[Dataset entries]

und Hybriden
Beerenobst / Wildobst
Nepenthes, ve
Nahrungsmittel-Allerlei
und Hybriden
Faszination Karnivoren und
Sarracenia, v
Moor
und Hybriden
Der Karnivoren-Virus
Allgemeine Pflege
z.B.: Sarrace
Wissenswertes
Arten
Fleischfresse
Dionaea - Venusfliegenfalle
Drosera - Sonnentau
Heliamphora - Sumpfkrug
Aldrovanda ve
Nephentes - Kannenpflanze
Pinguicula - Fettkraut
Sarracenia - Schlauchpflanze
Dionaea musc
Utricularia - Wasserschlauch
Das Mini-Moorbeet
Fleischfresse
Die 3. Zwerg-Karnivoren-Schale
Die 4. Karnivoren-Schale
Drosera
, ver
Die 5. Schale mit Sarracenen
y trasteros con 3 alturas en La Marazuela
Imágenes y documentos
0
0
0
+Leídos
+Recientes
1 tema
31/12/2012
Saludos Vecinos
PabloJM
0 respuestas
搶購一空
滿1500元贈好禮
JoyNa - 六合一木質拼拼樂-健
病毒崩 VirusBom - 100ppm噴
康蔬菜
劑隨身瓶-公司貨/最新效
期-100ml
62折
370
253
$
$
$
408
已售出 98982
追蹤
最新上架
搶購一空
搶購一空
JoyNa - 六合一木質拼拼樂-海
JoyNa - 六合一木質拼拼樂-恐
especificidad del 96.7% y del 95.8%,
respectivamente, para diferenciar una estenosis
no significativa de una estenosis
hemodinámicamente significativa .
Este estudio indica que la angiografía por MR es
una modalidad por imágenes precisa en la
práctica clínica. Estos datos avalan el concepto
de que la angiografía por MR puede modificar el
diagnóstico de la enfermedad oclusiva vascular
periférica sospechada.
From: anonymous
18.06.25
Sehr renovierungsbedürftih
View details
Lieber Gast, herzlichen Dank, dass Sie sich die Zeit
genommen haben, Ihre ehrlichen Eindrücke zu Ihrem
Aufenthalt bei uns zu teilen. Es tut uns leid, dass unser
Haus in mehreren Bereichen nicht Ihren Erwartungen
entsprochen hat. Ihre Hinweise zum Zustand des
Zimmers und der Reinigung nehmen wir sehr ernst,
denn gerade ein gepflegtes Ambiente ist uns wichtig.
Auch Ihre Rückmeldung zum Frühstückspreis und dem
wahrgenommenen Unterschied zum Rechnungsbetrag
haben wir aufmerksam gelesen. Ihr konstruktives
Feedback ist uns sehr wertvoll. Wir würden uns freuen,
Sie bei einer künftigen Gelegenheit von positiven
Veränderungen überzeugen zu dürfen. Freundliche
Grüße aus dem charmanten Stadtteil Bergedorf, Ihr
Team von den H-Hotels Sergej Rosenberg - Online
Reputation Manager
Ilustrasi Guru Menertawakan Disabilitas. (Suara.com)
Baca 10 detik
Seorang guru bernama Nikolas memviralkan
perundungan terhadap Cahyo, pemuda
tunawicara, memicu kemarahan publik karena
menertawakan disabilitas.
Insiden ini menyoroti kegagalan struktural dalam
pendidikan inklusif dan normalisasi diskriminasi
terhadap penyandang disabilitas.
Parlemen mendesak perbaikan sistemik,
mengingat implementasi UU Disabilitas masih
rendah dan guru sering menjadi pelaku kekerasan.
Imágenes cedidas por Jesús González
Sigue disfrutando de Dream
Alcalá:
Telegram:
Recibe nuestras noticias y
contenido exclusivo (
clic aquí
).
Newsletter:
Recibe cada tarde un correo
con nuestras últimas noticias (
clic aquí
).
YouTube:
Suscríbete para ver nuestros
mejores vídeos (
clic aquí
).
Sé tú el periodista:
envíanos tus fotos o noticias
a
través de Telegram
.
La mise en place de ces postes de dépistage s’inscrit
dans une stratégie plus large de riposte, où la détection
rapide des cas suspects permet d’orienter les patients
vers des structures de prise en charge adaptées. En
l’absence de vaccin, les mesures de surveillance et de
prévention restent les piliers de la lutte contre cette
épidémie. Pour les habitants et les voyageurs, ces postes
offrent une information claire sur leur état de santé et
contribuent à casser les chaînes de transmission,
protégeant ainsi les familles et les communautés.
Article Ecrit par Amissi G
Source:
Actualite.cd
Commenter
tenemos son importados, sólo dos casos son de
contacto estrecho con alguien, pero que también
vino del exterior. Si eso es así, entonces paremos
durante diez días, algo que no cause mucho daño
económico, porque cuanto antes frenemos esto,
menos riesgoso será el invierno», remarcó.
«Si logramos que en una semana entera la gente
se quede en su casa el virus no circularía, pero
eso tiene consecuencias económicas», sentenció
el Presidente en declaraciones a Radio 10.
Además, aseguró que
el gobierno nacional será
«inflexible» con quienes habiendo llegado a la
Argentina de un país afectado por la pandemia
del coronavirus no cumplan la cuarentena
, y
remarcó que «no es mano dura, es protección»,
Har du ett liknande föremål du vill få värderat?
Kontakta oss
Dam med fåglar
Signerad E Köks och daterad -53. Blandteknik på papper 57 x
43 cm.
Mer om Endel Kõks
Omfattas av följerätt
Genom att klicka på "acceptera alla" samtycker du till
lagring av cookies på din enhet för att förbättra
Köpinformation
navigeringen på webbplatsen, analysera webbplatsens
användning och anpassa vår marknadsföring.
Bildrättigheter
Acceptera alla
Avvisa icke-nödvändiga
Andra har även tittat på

= What the exercise asks =
Output every entry exactly.

= Answer section =
und Hybriden
Beerenobst / Wildobst
Nepenthes, ve
Nahrungsmittel-Allerlei
und Hybriden
Faszination Karnivoren und
Sarracenia, v
Moor
und Hybriden
Der Karnivoren-Virus
Allgemeine Pflege
z.B.: Sarrace
Wissenswertes
Arten
Fleischfresse
Dionaea - Venusfliegenfalle
Drosera - Sonnentau
Heliamphora - Sumpfkrug
Aldrovanda ve
Nephentes - Kannenpflanze
Pinguicula - Fettkraut
Sarracenia - Schlauchpflanze
Dionaea musc
Utricularia - Wasserschlauch
Das Mini-Moorbeet
Fleischfresse
Die 3. Zwerg-Karnivoren-Schale
Die 4. Karnivoren-Schale
Drosera
, ver
Die 5. Schale mit Sarracenen
y trasteros con 3 alturas en La Marazuela
Imágenes y documentos
0
0
0
+Leídos
+Recientes
1 tema
31/12/2012
Saludos Vecinos
PabloJM
0 respuestas
搶購一空
滿1500元贈好禮
JoyNa - 六合一木質拼拼樂-健
病毒崩 VirusBom - 100ppm噴
康蔬菜
劑隨身瓶-公司貨/最新效
期-100ml
62折
370
253
$
$
$
408
已售出 98982
追蹤
最新上架
搶購一空
搶購一空
JoyNa - 六合一木質拼拼樂-海
JoyNa - 六合一木質拼拼樂-恐
especificidad del 96.7% y del 95.8%,
respectivamente, para diferenciar una estenosis
no significativa de una estenosis
hemodinámicamente significativa .
Este estudio indica que la angiografía por MR es
una modalidad por imágenes precisa en la
práctica clínica. Estos datos avalan el concepto
de que la angiografía por MR puede modificar el
diagnóstico de la enfermedad oclusiva vascular
periférica sospechada.
From: anonymous
18.06.25
Sehr renovierungsbedürftih
View details
Lieber Gast, herzlichen Dank, dass Sie sich die Zeit
genommen haben, Ihre ehrlichen Eindrücke zu Ihrem
Aufenthalt bei uns zu teilen. Es tut uns leid, dass unser
Haus in mehreren Bereichen nicht Ihren Erwartungen
entsprochen hat. Ihre Hinweise zum Zustand des
Zimmers und der Reinigung nehmen wir sehr ernst,
denn gerade ein gepflegtes Ambiente ist uns wichtig.
Auch Ihre Rückmeldung zum Frühstückspreis und dem
wahrgenommenen Unterschied zum Rechnungsbetrag
haben wir aufmerksam gelesen. Ihr konstruktives
Feedback ist uns sehr wertvoll. Wir würden uns freuen,
Sie bei einer künftigen Gelegenheit von positiven
Veränderungen überzeugen zu dürfen. Freundliche
Grüße aus dem charmanten Stadtteil Bergedorf, Ihr
Team von den H-Hotels Sergej Rosenberg - Online
Reputation Manager
Ilustrasi Guru Menertawakan Disabilitas. (Suara.com)
Baca 10 detik
Seorang guru bernama Nikolas memviralkan
perundungan terhadap Cahyo, pemuda
tunawicara, memicu kemarahan publik karena
menertawakan disabilitas.
Insiden ini menyoroti kegagalan struktural dalam
pendidikan inklusif dan normalisasi diskriminasi
terhadap penyandang disabilitas.
Parlemen mendesak perbaikan sistemik,
mengingat implementasi UU Disabilitas masih
rendah dan guru sering menjadi pelaku kekerasan.
Imágenes cedidas por Jesús González
Sigue disfrutando de Dream
Alcalá:
Telegram:
Recibe nuestras noticias y
contenido exclusivo (
clic aquí
).
Newsletter:
Recibe cada tarde un correo
con nuestras últimas noticias (
clic aquí
).
YouTube:
Suscríbete para ver nuestros
mejores vídeos (
clic aquí
).
Sé tú el periodista:
envíanos tus fotos o noticias
a
través de Telegram
.
La mise en place de ces postes de dépistage s’inscrit
dans une stratégie plus large de riposte, où la détection
rapide des cas suspects permet d’orienter les patients
vers des structures de prise en charge adaptées. En
l’absence de vaccin, les mesures de surveillance et de
prévention restent les piliers de la lutte contre cette
épidémie. Pour les habitants et les voyageurs, ces postes
offrent une information claire sur leur état de santé et
contribuent à casser les chaînes de transmission,
protégeant ainsi les familles et les communautés.
Article Ecrit par Amissi G
Source:
Actualite.cd
Commenter
tenemos son importados, sólo dos casos son de
contacto estrecho con alguien, pero que también
vino del exterior. Si eso es así, entonces paremos
durante diez días, algo que no cause mucho daño
económico, porque cuanto antes frenemos esto,
menos riesgoso será el invierno», remarcó.
«Si logramos que en una semana entera la gente
se quede en su casa el virus no circularía, pero
eso tiene consecuencias económicas», sentenció
el Presidente en declaraciones a Radio 10.
Además, aseguró que
el gobierno nacional será
«inflexible» con quienes habiendo llegado a la
Argentina de un país afectado por la pandemia
del coronavirus no cumplan la cuarentena
, y
remarcó que «no es mano dura, es protección»,
Har du ett liknande föremål du vill få värderat?
Kontakta oss
Dam med fåglar
Signerad E Köks och daterad -53. Blandteknik på papper 57 x
43 cm.
Mer om Endel Kõks
Omfattas av följerätt
Genom att klicka på "acceptera alla" samtycker du till
lagring av cookies på din enhet för att förbättra
Köpinformation
navigeringen på webbplatsen, analysera webbplatsens
användning och anpassa vår marknadsföring.
Bildrättigheter
Acceptera alla
Avvisa icke-nödvändiga
Andra har även tittat på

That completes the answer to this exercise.